Around 8 p.m. that crowd, full of signs and flags, thinned out as a quick, heavy downpour sent the colors running for cover -- what radio host Mike Gallagher
called "God's way of blessing this event tonight." Some went right on to the exits, but many stuck it out till the rally wrapped around 10 p.m., just shy of the three-hour mark.
Souvenirs ranged from the $1,000 dinner at the Fairmont with Sarah Palin to a $2 foam brick "to throw at your TV," the brick-seller told us. Bottled beers were $8.50 and framed copies of the Constitution were 10 percent off for a pair. A beer vendor in the crowd tried to capitalize on the mood: "Give your money to me, not the government," he shouted.

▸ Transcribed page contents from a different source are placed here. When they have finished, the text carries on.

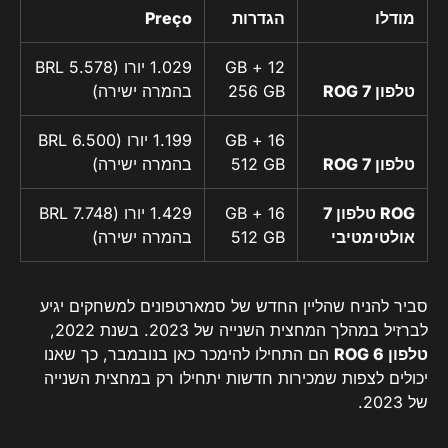
מודלו
הגדרות
Preço
12 GB +
1.029 יורו (BRL 5.578
טלפון ROG 7
256 GB
בהמרה ישירה)
16 GB +
1.199 יורו (BRL 6.500
טלפון ROG 7
512 GB
בהמרה ישירה)
ROG טלפון 7
16 GB +
1.429 יורו (BRL 7.748
אולטימטיבי
512 GB
בהמרה ישירה)
סביר להניח שהליין החדש של סמארטפונים למשחקים יגיע
לברזיל במהלך המחצית השנייה של 2023. בשנת 2022,
טלפון ROG 6
הם התחילו להימכר כאן בנובמבר, כך שאנו
יכולים לצפות שמכירות חדשות יתחילו רק במחצית השנייה
של 2023.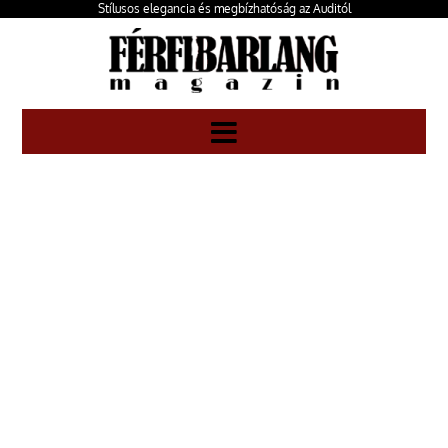
Stílusos elegancia és megbízhatóság az Auditól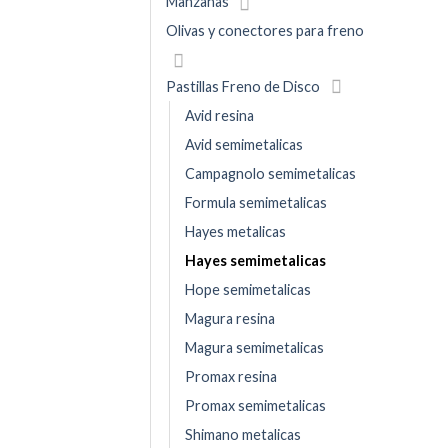
Manzanas
Olivas y conectores para freno
Pastillas Freno de Disco
Avid resina
Avid semimetalicas
Campagnolo semimetalicas
Formula semimetalicas
Hayes metalicas
Hayes semimetalicas
Hope semimetalicas
Magura resina
Magura semimetalicas
Promax resina
Promax semimetalicas
Shimano metalicas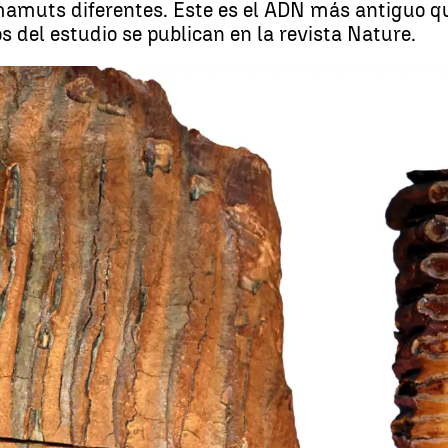
 mamuts diferentes. Este es el ADN más antiguo q
os del estudio se publican en la revista Nature.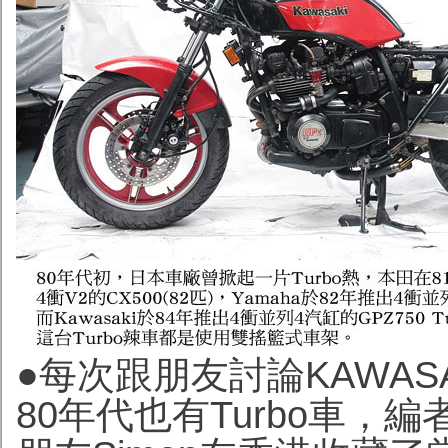
●每次跟朋友討論KAWAS
80年代也有Turbo車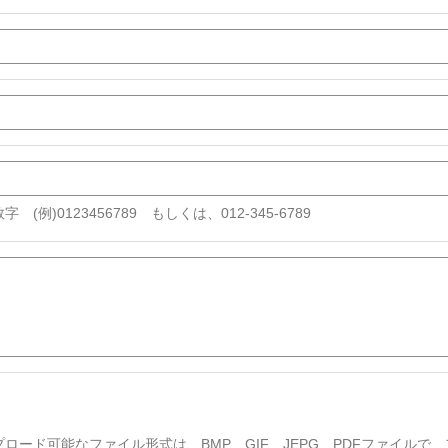
字 (例)0123456789 もしくは、012-345-6789
プロード可能なファイル形式は、BMP、GIF、JEPG、PDFファイルで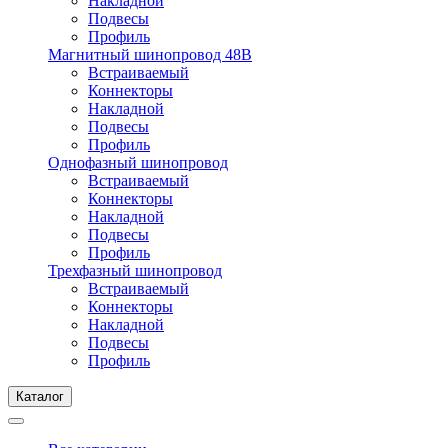
Накладной
Подвесы
Профиль
Магнитный шинопровод 48В
Встраиваемый
Коннекторы
Накладной
Подвесы
Профиль
Однофазный шинопровод
Встраиваемый
Коннекторы
Накладной
Подвесы
Профиль
Трехфазный шинопровод
Встраиваемый
Коннекторы
Накладной
Подвесы
Профиль
Каталог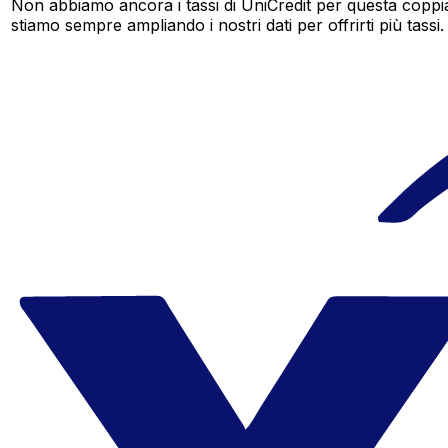
Non abbiamo ancora i tassi di UniCredit per questa coppia
stiamo sempre ampliando i nostri dati per offrirti più tassi.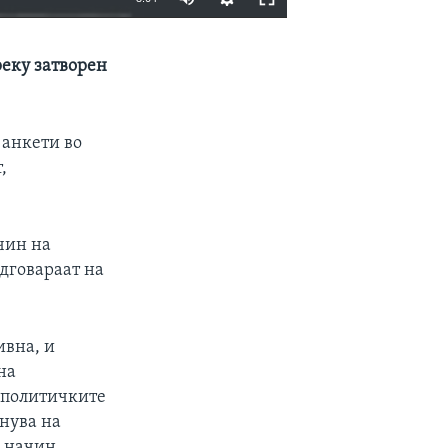
EMBED
SHARE
реку затворен
 анкети во
,
.
чин на
одговараат на
ивна, и
на
 политичките
лнува на
ј начин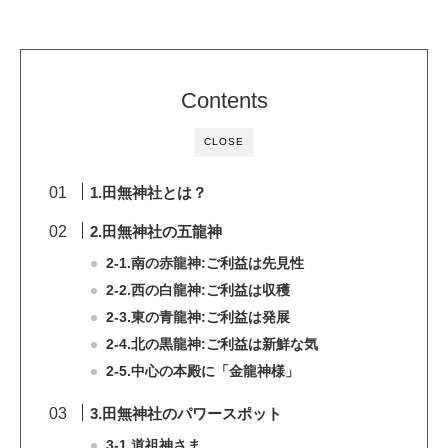
Contents
CLOSE
1.田無神社とは？
2.田無神社の五龍神
2-1.南の赤龍神:ご利益は先見性
2-2.西の白龍神:ご利益は収穫
2-3.東の青龍神:ご利益は発展
2-4.北の黒龍神:ご利益は新鮮な気
2-5.中心の本殿に「金龍神様」
3.田無神社のパワースポット
3-1.道祖神さま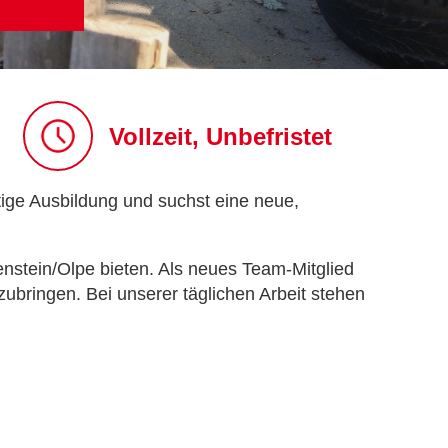
Vollzeit, Unbefristet
tige Ausbildung und suchst eine neue,
nstein/Olpe bieten. Als neues Team-Mitglied
bringen. Bei unserer täglichen Arbeit stehen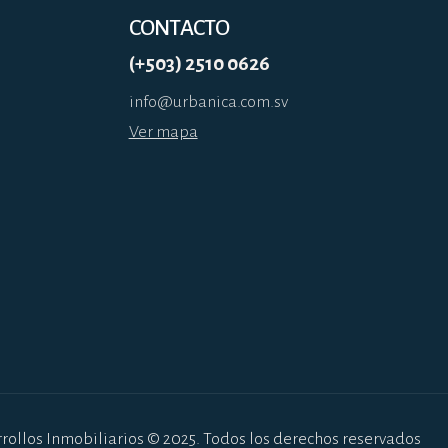
CONTACTO
(+503) 2510 0626
info@urbanica.com.sv
Ver mapa
rollos Inmobiliarios © 2025. Todos los derechos reservados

Terri Hall from San Antonio's Texas Toll Party took the stage to address public-private partnerships in toll road building, calling out Governor Rick Perry for supporting the "prolific private toll taxation," that would come from toll road construction at the DFW Connector, North Tarrant Expressway and tolling along the LBJ Freeway.
Dr. Delwin Williams
, a Fort Worth psychiatrist, took the stage in a white lab coat to decry death panels and "this separation of church and state garbage."
In a crowd full of forty- and fifty-somethings in wearable American flags and T-shirts with patriotic slogans, Jessica Gavit, 25, and Rob Lau, 27, stood out, looking more hipster than Tea Partier. Lau said he'd come "to get the vibe of what this crowd's all about," and both said they were impressed by what they saw. "It could be the beginning of something bigger," Lau said. "I don't know that I'll ever carry a sign, that's not really my style," Gavit said, but she's gotten interested in the Tea Party over the past year because she worries government-run health care will keep innovative treatments out of reach.
Carlos Rickman said he'd been at the Dallas Tea Party rally at City Hall a year ago, and "was hoping for a bigger crowd" last night. He brought his three sons out to Grand Prairie, along with flags of the U.S. Marine Corps and the Gonzales "come and take it" cannon.
"At points it felt like a good vibe," he said, but blamed the rain for keeping the mood subdued. "Last year, because it was a new experience and everyone was shocked at what was coming town the pike, there was a real energy." Rickman said.